* Stated task
Repeat every line of the material below word for word, leaving out the pictures.

* Available records
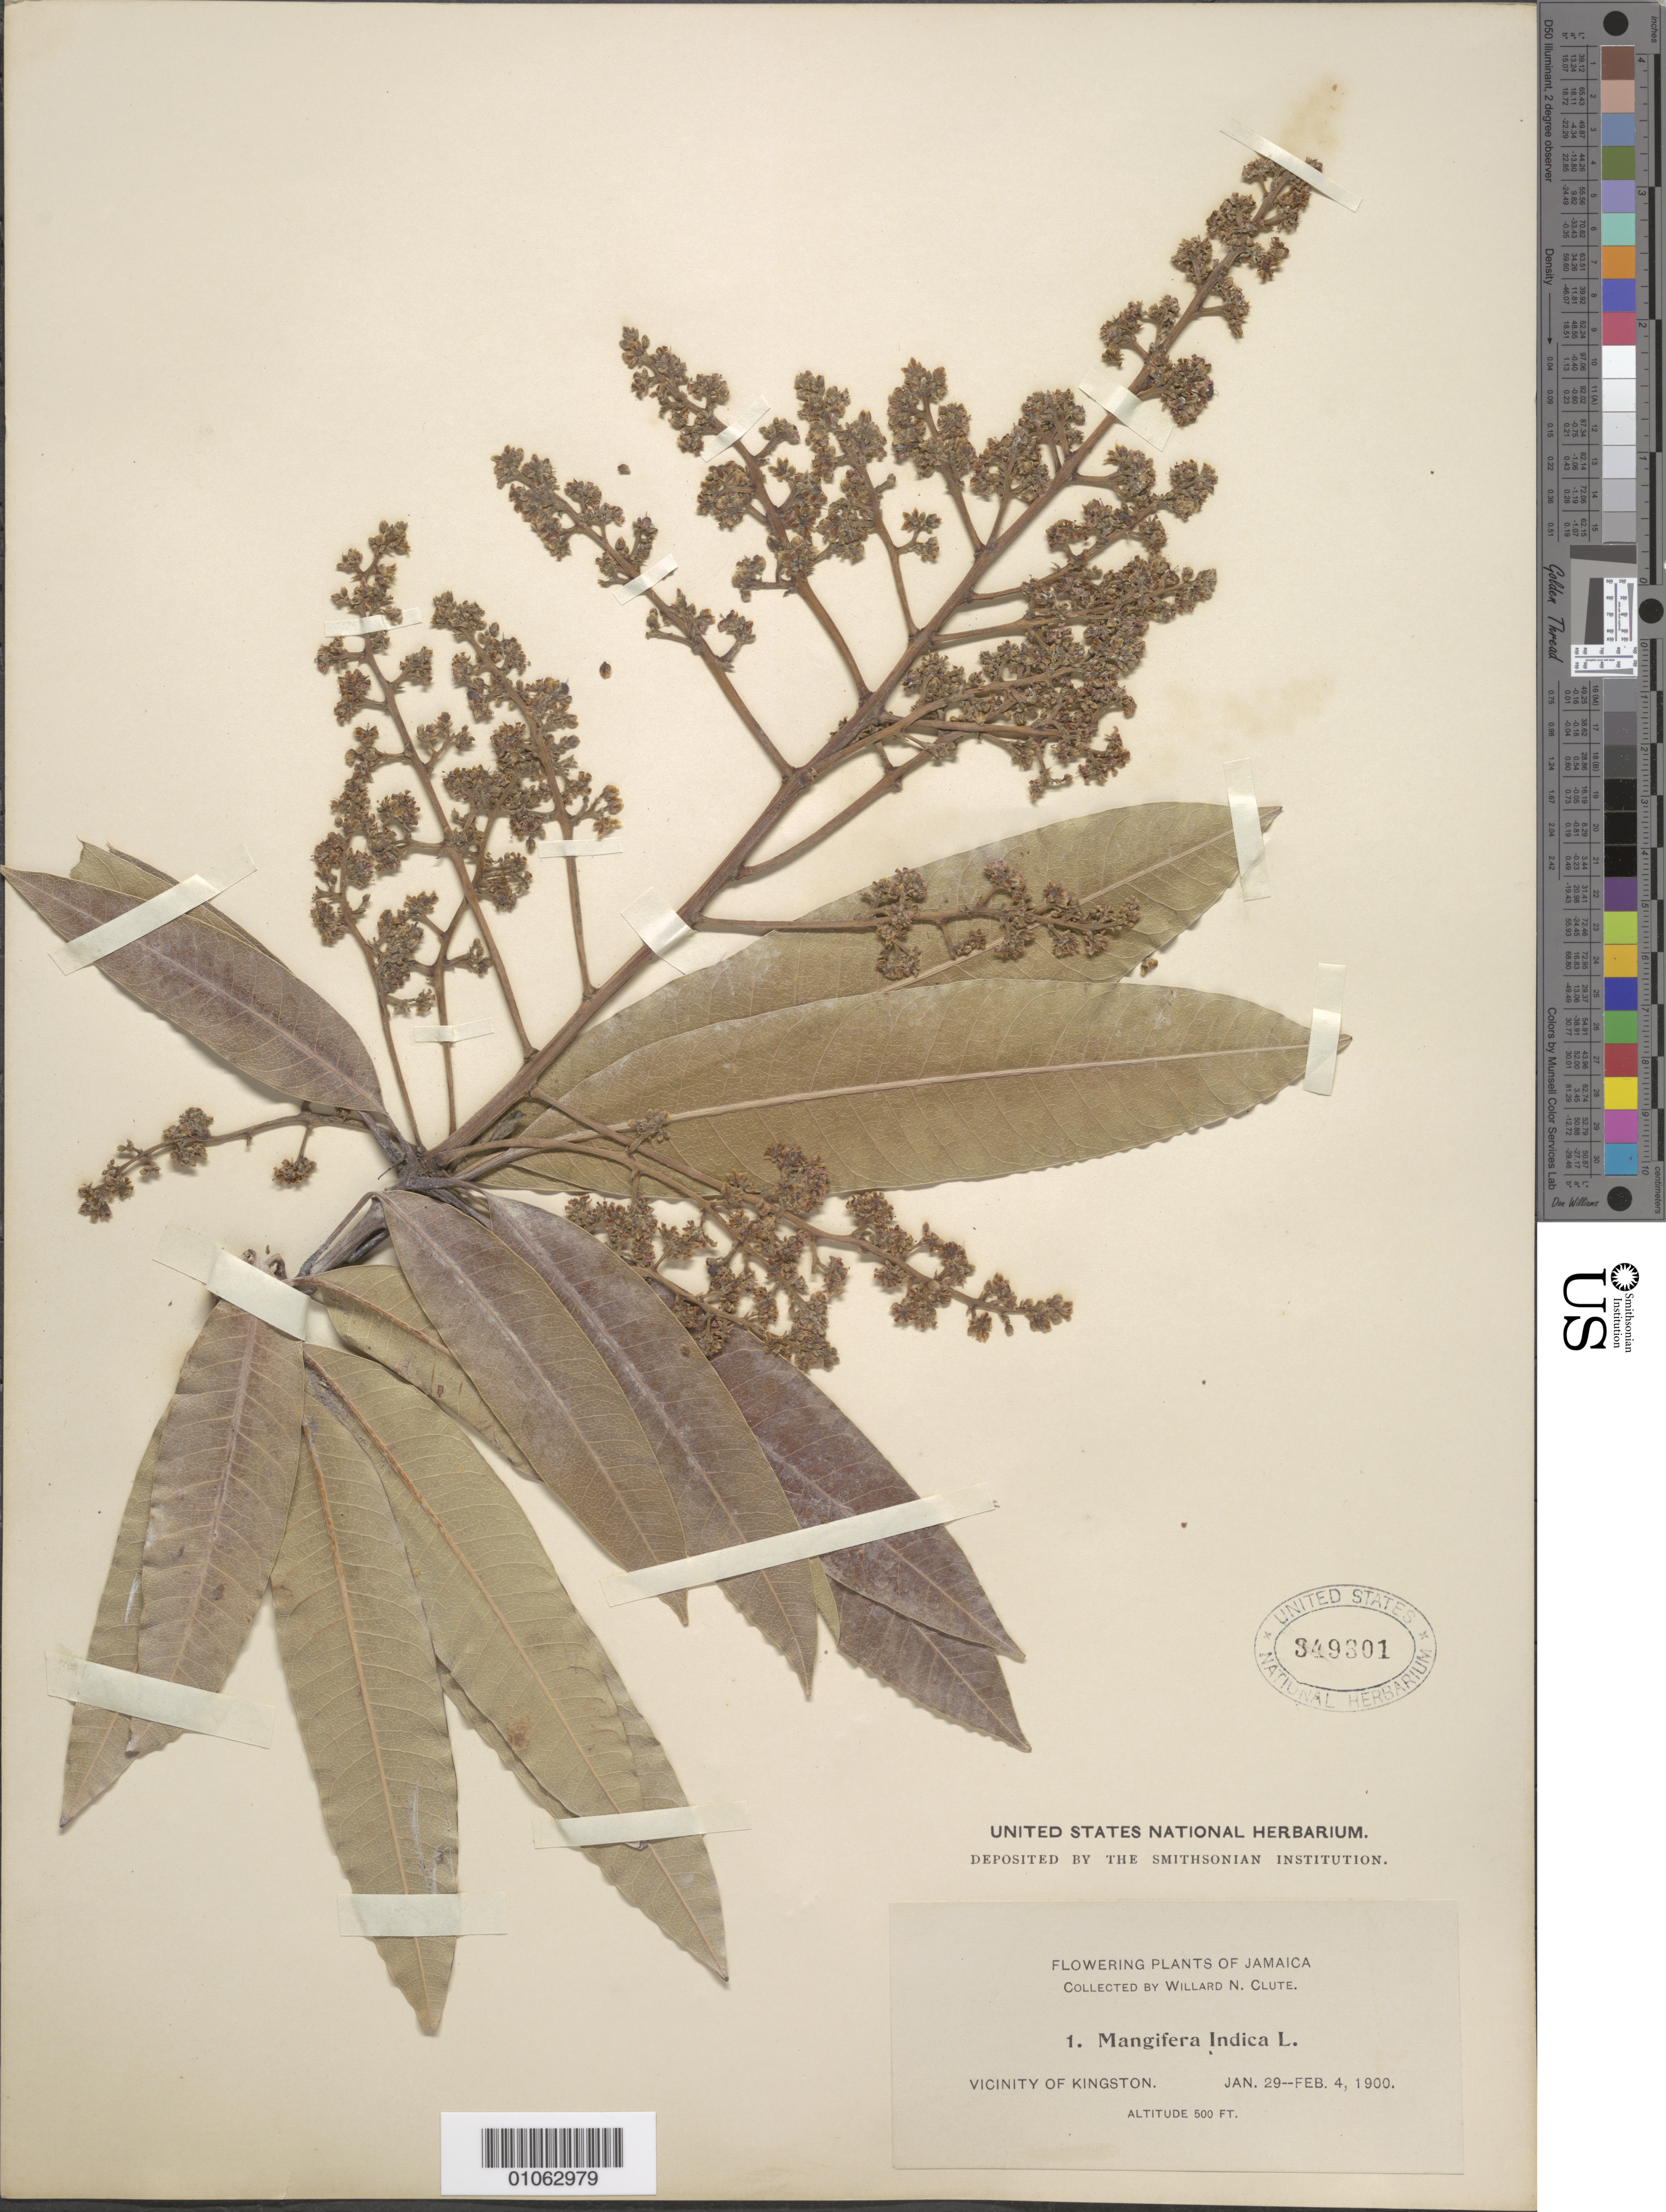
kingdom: Plantae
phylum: Tracheophyta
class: Magnoliopsida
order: Sapindales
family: Anacardiaceae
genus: Mangifera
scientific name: Mangifera indica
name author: L.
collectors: W. N. Clute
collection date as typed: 29 Jan 1900 to 04 Feb 1900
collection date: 1900-01-29/1900-02-04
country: Jamaica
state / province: Kingston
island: Jamaica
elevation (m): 152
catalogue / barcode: US 349301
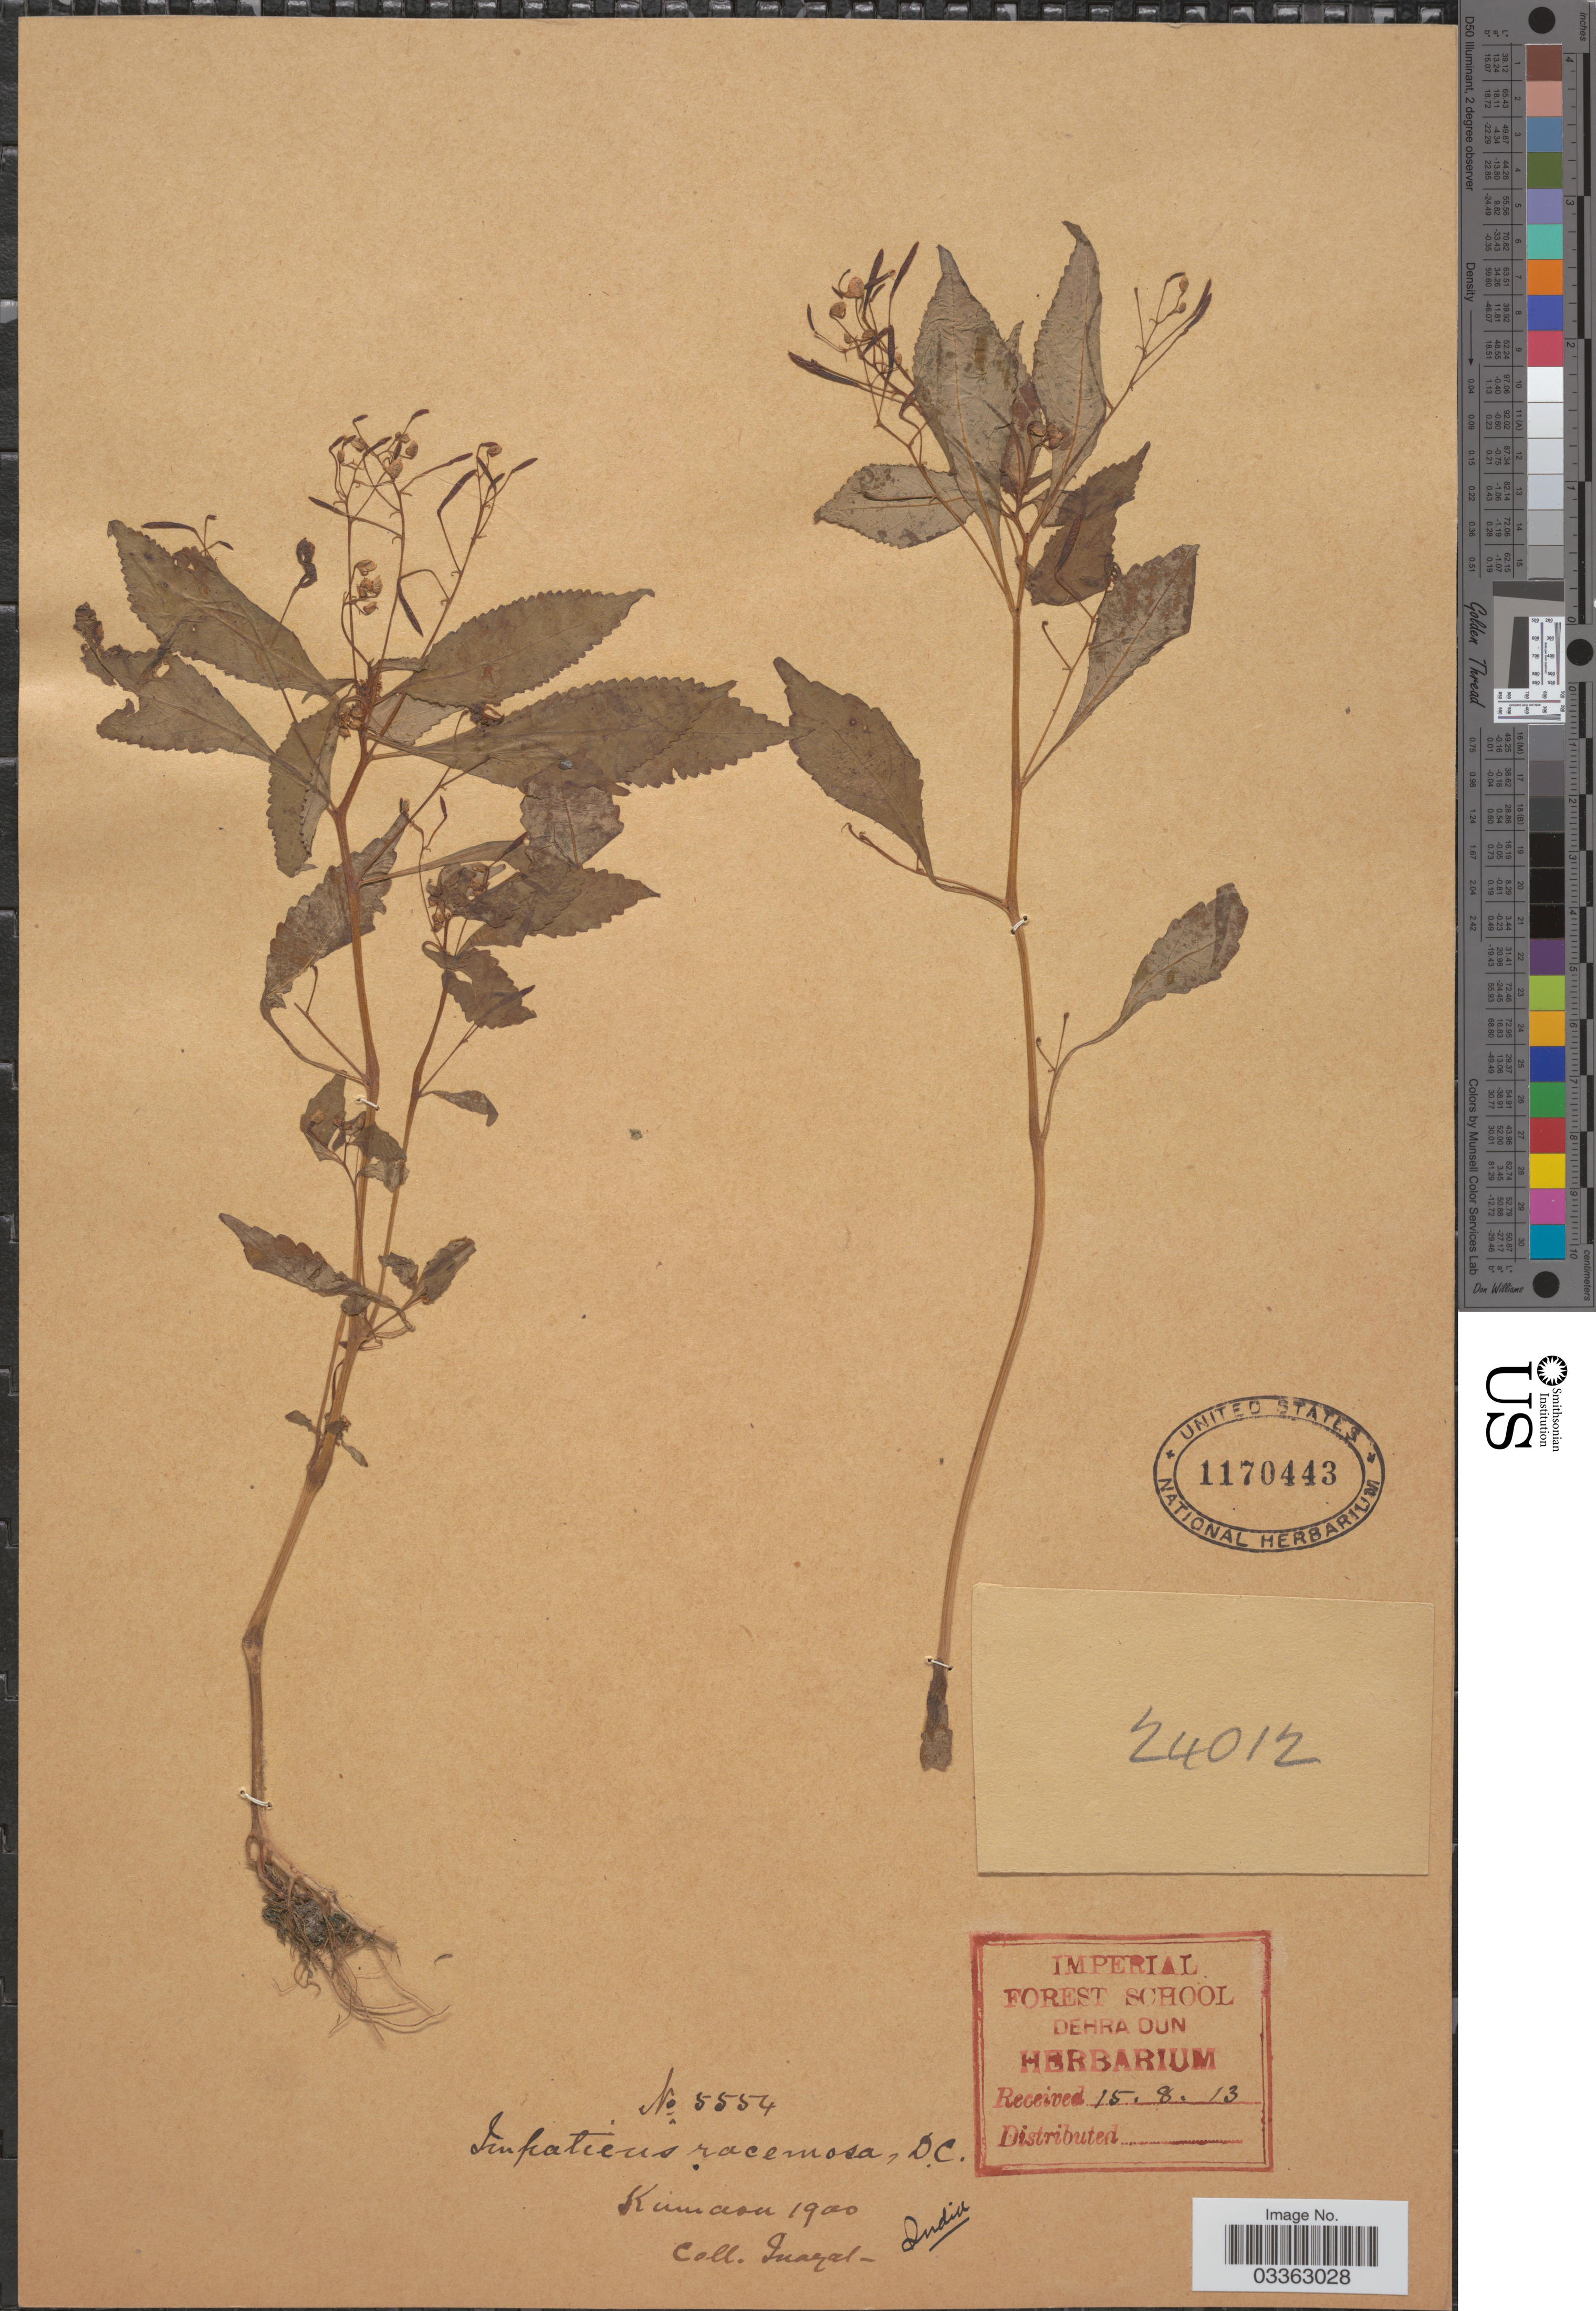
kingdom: Plantae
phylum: Tracheophyta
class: Magnoliopsida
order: Ericales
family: Balsaminaceae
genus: Impatiens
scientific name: Impatiens racemosa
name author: DC.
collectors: -. Inayat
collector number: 5554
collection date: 1900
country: India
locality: Kumaon.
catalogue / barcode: US 1170443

* Solution for this exercise
kingdom: Plantae
phylum: Tracheophyta
class: Magnoliopsida
order: Sapindales
family: Anacardiaceae
genus: Mangifera
scientific name: Mangifera indica
name author: L.
collectors: W. N. Clute
collection date as typed: 29 Jan 1900 to 04 Feb 1900
collection date: 1900-01-29/1900-02-04
country: Jamaica
state / province: Kingston
island: Jamaica
elevation (m): 152
catalogue / barcode: US 349301
kingdom: Plantae
phylum: Tracheophyta
class: Magnoliopsida
order: Ericales
family: Balsaminaceae
genus: Impatiens
scientific name: Impatiens racemosa
name author: DC.
collectors: -. Inayat
collector number: 5554
collection date: 1900
country: India
locality: Kumaon.
catalogue / barcode: US 1170443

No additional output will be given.